(05-07-2015 01:07 AM)perimeterpost Wrote: (05-06-2015 09:45 PM)quo vadis Wrote: (05-06-2015 07:27 PM)gassman Wrote: (05-06-2015 06:01 PM)quo vadis Wrote: (05-06-2015 05:20 PM)perimeterpost Wrote: In 2014 the total revenue College Football Playoff revenue was $402,939,299. Rather than split the revenue equally amongst the 10 members of FBS it was decided that 5 conferences would receive 80% of the revenue, and the other 5 wold receive 20%. That means the P5 received $321,867,698 and the G5 received $81,071,601.
At this rate, over the 12 year lifespan of the CFP contract the P5 are on pace to earn $2,889,553,164 MORE than the G5. That's $2.9 Billion. with a "B". Remember that the next time the P5 complains about the G5 holding them back from offering additional financial benefits to student athletes.
This contract insures that the rich stays rich, but more importantly, it insures that the poor stays poor.
Since the P5 conferences generate probably 90% of the revenue and interest in college football, the CFP contract is actually rather socialistic, redistributes revenue from the Haves to the Have Nots (G5), so the G5 should be grateful.

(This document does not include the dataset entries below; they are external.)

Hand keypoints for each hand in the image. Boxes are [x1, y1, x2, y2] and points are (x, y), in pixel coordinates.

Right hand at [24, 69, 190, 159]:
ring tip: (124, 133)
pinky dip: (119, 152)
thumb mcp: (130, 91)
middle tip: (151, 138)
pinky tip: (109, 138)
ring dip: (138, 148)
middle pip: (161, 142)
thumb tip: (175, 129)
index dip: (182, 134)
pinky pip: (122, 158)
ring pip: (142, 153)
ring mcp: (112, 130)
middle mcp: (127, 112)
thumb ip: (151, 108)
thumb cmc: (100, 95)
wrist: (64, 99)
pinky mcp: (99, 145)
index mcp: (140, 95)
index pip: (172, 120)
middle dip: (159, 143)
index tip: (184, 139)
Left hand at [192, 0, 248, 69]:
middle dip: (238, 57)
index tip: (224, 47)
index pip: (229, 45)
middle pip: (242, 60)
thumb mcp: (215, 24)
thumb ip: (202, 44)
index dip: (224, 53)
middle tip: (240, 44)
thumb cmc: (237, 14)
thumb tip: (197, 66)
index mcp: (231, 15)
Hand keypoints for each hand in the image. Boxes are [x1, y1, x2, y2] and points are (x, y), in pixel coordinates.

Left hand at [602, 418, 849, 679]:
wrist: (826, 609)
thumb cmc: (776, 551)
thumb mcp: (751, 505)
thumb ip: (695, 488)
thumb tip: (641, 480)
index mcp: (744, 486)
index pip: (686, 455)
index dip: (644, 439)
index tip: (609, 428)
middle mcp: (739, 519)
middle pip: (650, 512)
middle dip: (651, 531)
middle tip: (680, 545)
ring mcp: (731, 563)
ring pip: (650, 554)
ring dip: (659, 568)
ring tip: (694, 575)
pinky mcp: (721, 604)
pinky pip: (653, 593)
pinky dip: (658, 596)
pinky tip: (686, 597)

I think the point is that the perceived higher value of the P5 is contributed to greatly by them being able to pick up relatively easy wins against the G5. They do not create all that revenue in a vacuum. This unfair distribution ...
The perceived higher value of the P5 has nothing to do with wins versus G5. That value has been built up over decades, in many cases more than a century. Teams like Notre Dame and Michigan and Alabama and USC could lose all their G5 games and they would still have far more massive fan bases and TV interest than any G5 schools.

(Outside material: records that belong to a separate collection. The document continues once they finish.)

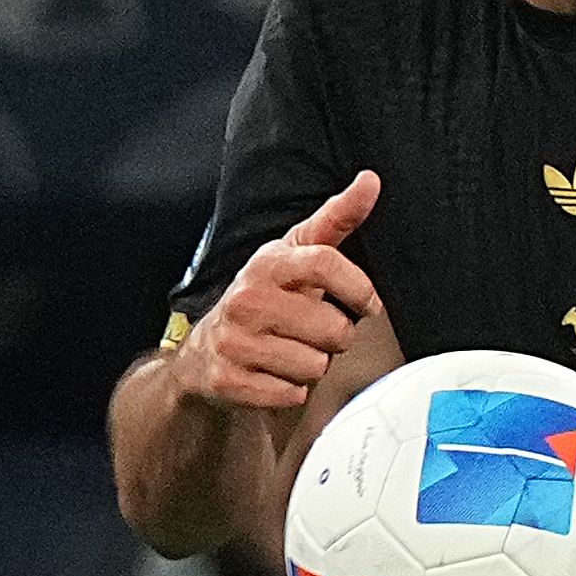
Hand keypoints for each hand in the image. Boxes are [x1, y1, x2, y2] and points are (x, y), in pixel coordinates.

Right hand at [172, 175, 380, 409]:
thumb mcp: (295, 254)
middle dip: (334, 337)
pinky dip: (289, 390)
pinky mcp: (229, 380)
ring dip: (311, 366)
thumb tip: (370, 181)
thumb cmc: (265, 298)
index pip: (325, 263)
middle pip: (333, 329)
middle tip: (313, 331)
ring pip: (315, 366)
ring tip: (289, 351)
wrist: (204, 352)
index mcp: (268, 263)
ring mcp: (235, 341)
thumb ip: (337, 220)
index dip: (358, 287)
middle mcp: (248, 299)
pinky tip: (272, 373)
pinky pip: (291, 394)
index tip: (368, 303)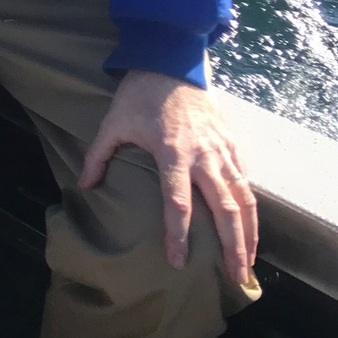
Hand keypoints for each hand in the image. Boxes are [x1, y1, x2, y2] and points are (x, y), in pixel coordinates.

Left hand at [80, 70, 257, 285]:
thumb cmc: (139, 94)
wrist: (171, 61)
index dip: (178, 235)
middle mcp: (203, 156)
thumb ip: (98, 156)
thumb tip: (85, 186)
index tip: (177, 261)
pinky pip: (246, 179)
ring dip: (249, 232)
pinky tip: (253, 227)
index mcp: (172, 153)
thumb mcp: (113, 123)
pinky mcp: (232, 142)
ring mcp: (222, 149)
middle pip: (224, 209)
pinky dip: (252, 206)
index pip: (177, 204)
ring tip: (249, 261)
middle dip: (231, 246)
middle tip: (235, 276)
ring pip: (243, 198)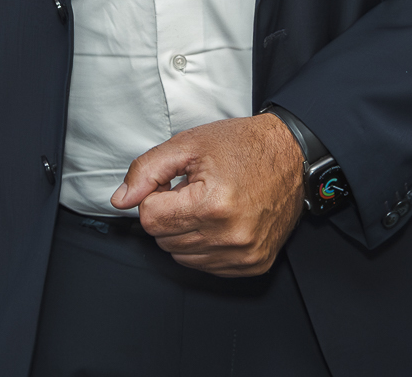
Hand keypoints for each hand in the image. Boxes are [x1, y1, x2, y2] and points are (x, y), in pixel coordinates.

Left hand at [110, 114, 304, 276]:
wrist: (291, 155)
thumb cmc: (242, 146)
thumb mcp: (188, 145)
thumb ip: (147, 170)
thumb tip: (120, 200)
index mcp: (212, 205)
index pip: (149, 219)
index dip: (154, 196)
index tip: (171, 183)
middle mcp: (230, 237)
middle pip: (163, 240)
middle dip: (168, 214)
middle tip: (190, 190)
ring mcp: (244, 254)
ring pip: (182, 256)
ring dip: (185, 232)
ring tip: (206, 204)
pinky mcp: (254, 264)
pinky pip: (208, 266)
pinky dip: (205, 246)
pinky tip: (219, 221)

For that reason the CFP distribution is not at all unfair, it just reflects who is generating the revenue. If anything it gives the G5 more than they earn.
and the Yankees generate substantially more revenue compared to the Marlins, or the Cowboys compared to the Bengals, or the Lakers compared to the Pelicans... and yet all of those sports leagues understand that sharing league revenue on a 80/20 destroys competitiveness and any sense of fair sportsmanship. But keep telling yourself that 60 teams in a league don't deserve a chance to be competitive with the other 60 or even sniff an opportunity to play for that league's championship. Because that's what's best for amateur student-athletes, right?
A few salient differences:
1) The leagues that share revenue do so because they are all creations of their leagues. E.g., the Dallas Cowboys and Miami Dolphins exist only because their leagues, the NFL and AFL, created those franchises. They don't exist independent of the league.
In contrast, schools like Alabama and Notre Dame are not creations of the NCAA, to the contrary they created their governing body, the NCAA, and while they may not have created their conferences (some, like Alabama, did, others like FSU did not), they all exist independent of those conferences as well.
A lot of sharing DOES take place, it just takes place at the conference level (Alabama shares with Ole Miss; UNC shares with Wake Forest), not the FBS level, which makes sense since the CFP is a creation of the 10 FBS conferences, it is not a creation of the NCAA and is not the NCAA FBS championship.
2) To the extent that those leagues do share revenue, it's because the richer teams do recognize that it is in their interest to do so. That is, the Lakers know that if small market teams like the Bucks are so poor that they can't field competitive teams, than that will eventually hurt Lakers revenue because while Lakers fans want to see their team win, they also want to see competitive basketball. Importantly, there are only 30 other franchises so you can't have a bunch of them be relatively impoverished.
In contrast, it doesn't matter to Alabama if a bunch of G5 schools like Temple or Marshall have no chance of competing with them, they don't care because there will always be enough that are competitive - in the SEC and outside - for them to build schedules that hold fan interest and make winning their conference and the national title meaningful.
3) "Sportsmanship" is a term you are invoking to mean "Haves giving to Have-Nots" for no good economic reason. It's economically laughable.
Most important, the lion's share of the revenue gap between the Haves and Have-Nots is NOT the result of a failure to share CFP and media revenue. It is a product of revenue generated in-conference and on-campus.
For example, this year, LSU will receive about $5 million from the CFP, while ECU will receive about $1 million from the CFP. That's a $4 million gap.
But LSU will also get about $25 million from the SEC for its share of its media deal and bowl games, while ECU will maybe get $4 million from the AAC. That's a $22 million gap.
But most hugely, LSU will get about $75 million from on-campus revenues - ticket sales, donations, parking - while East Carolina might make $20 million from that. That's a $55 million gap.
So of the enormous $85 million gap between LSU's $120m athletic budget and ECU's $35m athletic budget, only the slightest fraction is from that 80/20 CFP revenue disparity that you refer to.
Bottom line: If ECU wants to close that $$$ gap, it will have to build its brand and fan base.